BACKGROUND: Differences in sensory processing are a defining characteristic of autism, affecting up to 87% of autistic individuals. These differences cause widespread perceptual changes that can negatively impact cognition, development, and daily functioning. Our research identified five sensory processing 'phenotypes' with varied behavioural presentations; however, their neural basis remains unclear. This study aims to ground these sensory phenotypes in unique patterns of functional connectivity. METHODS: We analyzed data from 146 autistic participants from the Province of Ontario Neurodevelopmental Network. We classified participants into five sensory phenotypes using k-means clustering of scores from the Short Sensory Profile. We then computed a connectivity matrix from 200 cortical and 32 subcortical regions and calculated graph-theoretic measures (betweenness centrality, strength, local efficiency, and clustering coefficient) to assess information exchange between these regions. We then trained machine learning models to use these measures to classify between all pairs of sensory phenotypes. RESULTS: Our sample was clustered into five sensory phenotypes. The machine learning models distinguished seven of the ten total pairs of sensory phenotypes using graph-theoretic measures (p < 0.005). Information exchange within and between the somatomotor network, orbitofrontal cortex, posterior parietal cortex, prefrontal cortex and subcortical areas was predictive of sensory phenotype.
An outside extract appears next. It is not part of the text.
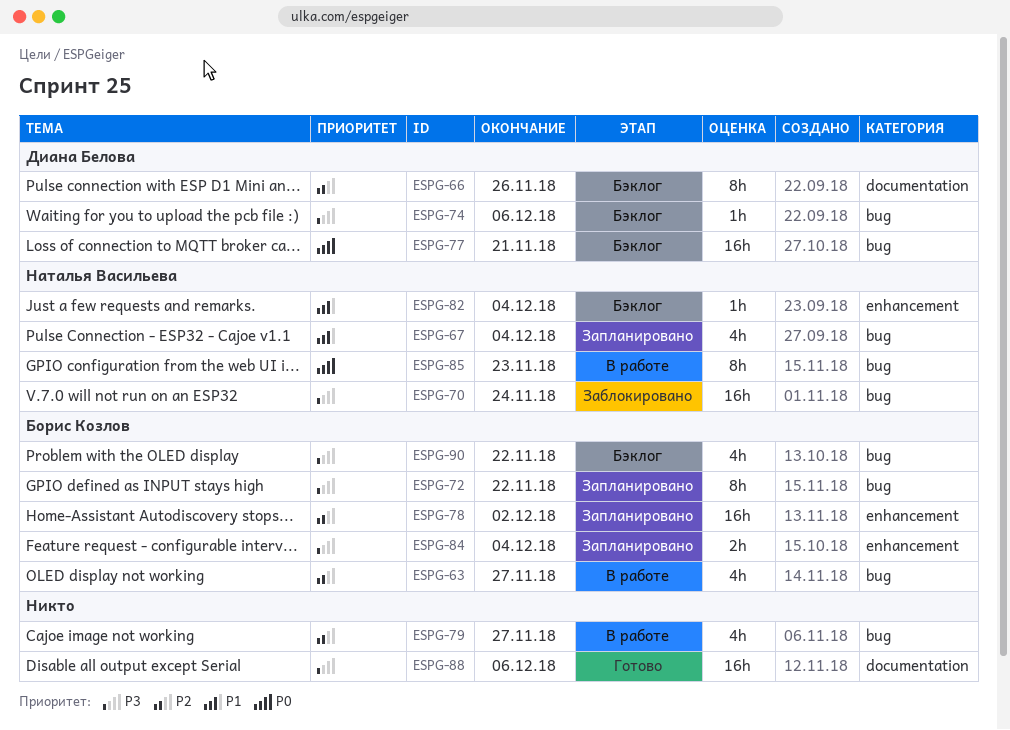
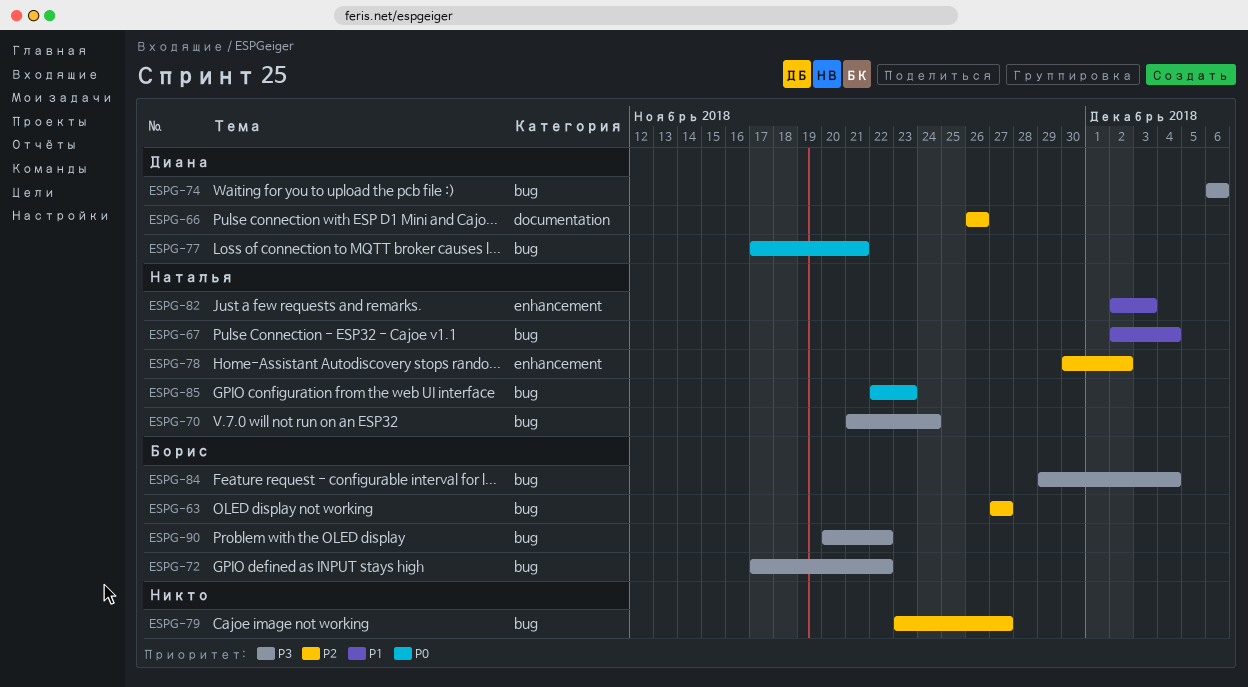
ESPG-78, owner: Борис Козлов -> Наталья Васильева
ESPG-82, due: Dec 4 -> Dec 3
ESPG-84, label: enhancement -> bug
ESPG-88: present -> none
CONCLUSIONS: Sensory phenotypes in autism correspond to differences in functional connectivity across cortical, subcortical, and network levels. These findings support the view that variability in sensory processing is reflected in measurable neural patterns and motivate continued work to refine models of sensory processing, with the goal of better understanding and capturing the heterogeneity implicit in autism.